What better accompaniment, after all, to such an historical loss as the 4-3 pie in the face from the White Sox last night than a serious, studied discussion of the all-time No. 1 Pirates myth: The House Untruth Built, the untruth being that a new baseball-only stadium would leave this franchise up to its crossbones in gushing revenue streams, the very public prescription for not only competitive baseball, but probably a return to the kind of National League plundering the city had grown accustomed to in the 1970s.
More currently, there is Myth No. 48, namely that left-handed pitcher Oliver Perez was the second coming of Sandy Koufax or Steve Carlton. Shame on us all for that little associative spasm. Now, as Perez sits in exile in the Pirates' bullpen awaiting the next Greyhound to Indianapolis, we're pretty sure we'd have settled for the next Larry McWilliams.
At game time, the ball for this little brush with destiny got handed to Paul Maholm, who looks to be something between the next Randy Tomlin and the next Oliver Perez, but for most of 90 minutes, Maholm pitched like the world champion White Sox were some random list of Class AA suspects.
He breezed through six innings, allowing but three hits and a walk. He scratched out a run-scoring infield hit to help the alleged Pirates' offense construct a 3-0 lead. But 10 pitches into the seventh, the score was tied, 3-3. Juan Uribe's three-run double after three soft-serve singles loaded the bases chased Maholm, and Scott Podsednik's two-out single to right off former Sox reliever Damaso Marte put Chicago on top to stay.
But enough.
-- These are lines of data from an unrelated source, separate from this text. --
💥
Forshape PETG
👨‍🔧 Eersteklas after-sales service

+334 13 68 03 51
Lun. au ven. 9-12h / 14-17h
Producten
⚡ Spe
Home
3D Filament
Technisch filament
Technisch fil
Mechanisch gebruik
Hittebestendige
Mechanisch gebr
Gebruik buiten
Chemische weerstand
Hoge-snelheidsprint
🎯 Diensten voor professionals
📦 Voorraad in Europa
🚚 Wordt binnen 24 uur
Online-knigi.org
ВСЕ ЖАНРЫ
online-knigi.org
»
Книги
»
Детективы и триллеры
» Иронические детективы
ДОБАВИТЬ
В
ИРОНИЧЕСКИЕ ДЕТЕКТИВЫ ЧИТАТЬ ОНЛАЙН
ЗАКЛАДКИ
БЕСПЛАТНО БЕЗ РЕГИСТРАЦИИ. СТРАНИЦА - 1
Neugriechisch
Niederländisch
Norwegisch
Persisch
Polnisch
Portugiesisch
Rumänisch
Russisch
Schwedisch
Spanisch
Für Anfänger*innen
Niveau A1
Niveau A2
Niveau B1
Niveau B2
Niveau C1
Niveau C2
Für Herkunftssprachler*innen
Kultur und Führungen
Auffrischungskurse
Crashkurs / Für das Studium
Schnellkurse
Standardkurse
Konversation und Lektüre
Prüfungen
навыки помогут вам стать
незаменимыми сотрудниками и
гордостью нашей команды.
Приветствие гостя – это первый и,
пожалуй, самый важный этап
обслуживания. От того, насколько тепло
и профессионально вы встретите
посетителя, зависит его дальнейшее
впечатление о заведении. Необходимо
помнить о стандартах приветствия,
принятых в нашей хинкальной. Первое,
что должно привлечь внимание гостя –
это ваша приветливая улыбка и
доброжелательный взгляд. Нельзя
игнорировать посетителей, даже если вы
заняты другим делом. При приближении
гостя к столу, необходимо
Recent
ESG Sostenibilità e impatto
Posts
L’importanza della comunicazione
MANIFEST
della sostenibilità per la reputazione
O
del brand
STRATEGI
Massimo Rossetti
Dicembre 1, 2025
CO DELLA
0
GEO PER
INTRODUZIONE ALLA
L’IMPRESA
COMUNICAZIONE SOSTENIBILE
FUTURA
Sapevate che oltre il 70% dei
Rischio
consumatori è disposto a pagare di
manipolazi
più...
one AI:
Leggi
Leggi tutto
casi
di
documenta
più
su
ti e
For the real sunken myths, and the import of buried treasure the Pirates never seem to find anymore, here's professor Lambert.
"When historians try to put the Pirates into historical context, it only raises more questions about who was a real Pirate," Lambert wrote.
Exactly, like Jeromy Burnitz. Is that a real Pirate? Bounced a 3-0 pitch from Freddy Garcia into an inning-ending double play in the third with Freddy Sanchez on third. Garcia had just walked Jason Bay, but Burnitz was apparently in no mood to let Garcia help this offense.
"You might say a Pirate is in the eye of the beholder," professor Lambert went on. "The definition of a Pirate is a robber at sea without sanction from a nation. But under that definition, the Barbary Pirates, perhaps the most famous of all, are not Pirates. They were privateers, many from Europe, encouraged by Britain to raid American shipping because the new country was a competitor."
"Disney is making piracy safe with these movies," Lambert went on, oblivious to our topic. "These are romantic figures in a magical, mythical story. The Pirates in fiction, as well as the Pirates from 200 years ago, are a lot safer than the Pirates we face today."
That pretty much concludes our expert testimony, inasmuch as Lambert's e-mail was obviously an attempt to capitalize on the release next Friday of the sequel to "Pirates of the Caribbean." As for our own Pirates of the Caribbean, Jose Bautista launched his fifth homer of the month and ninth in only 134 at-bats, and Ronny Paulino slapped a couple of hits even as he was thrown out trying to stretch a fourth-inning single into a double without actually sliding by any accepted definition.
White Sox manager Ozzie Guillen, who revered Roberto Clemente and now, with some irony, managed the club that delivered unto these Pirates this history making loss, insisted the Pirates aren't as rag-tag as maybe your typical 26-53 club.
"I don't want to say things that people are going to go, 'yeah right,' but to me that looks like a pretty good young ballclub," Guillen said. "They threw the ball real well tonight. They're fun to watch. In the ninth inning, they got after one of the best relievers in the American League [Bobby Jenks] pretty good [with Bay completing an 0 for 4 by leaving the tying run on second].
"I know people are going to read this and say, 'Yeah, keep talking,' but I mean it."
The Pirates face righty Jose Contreras today. He has won 16 games in a row. Things could continue to be historic, but I guess there's no need to get all professorial about it.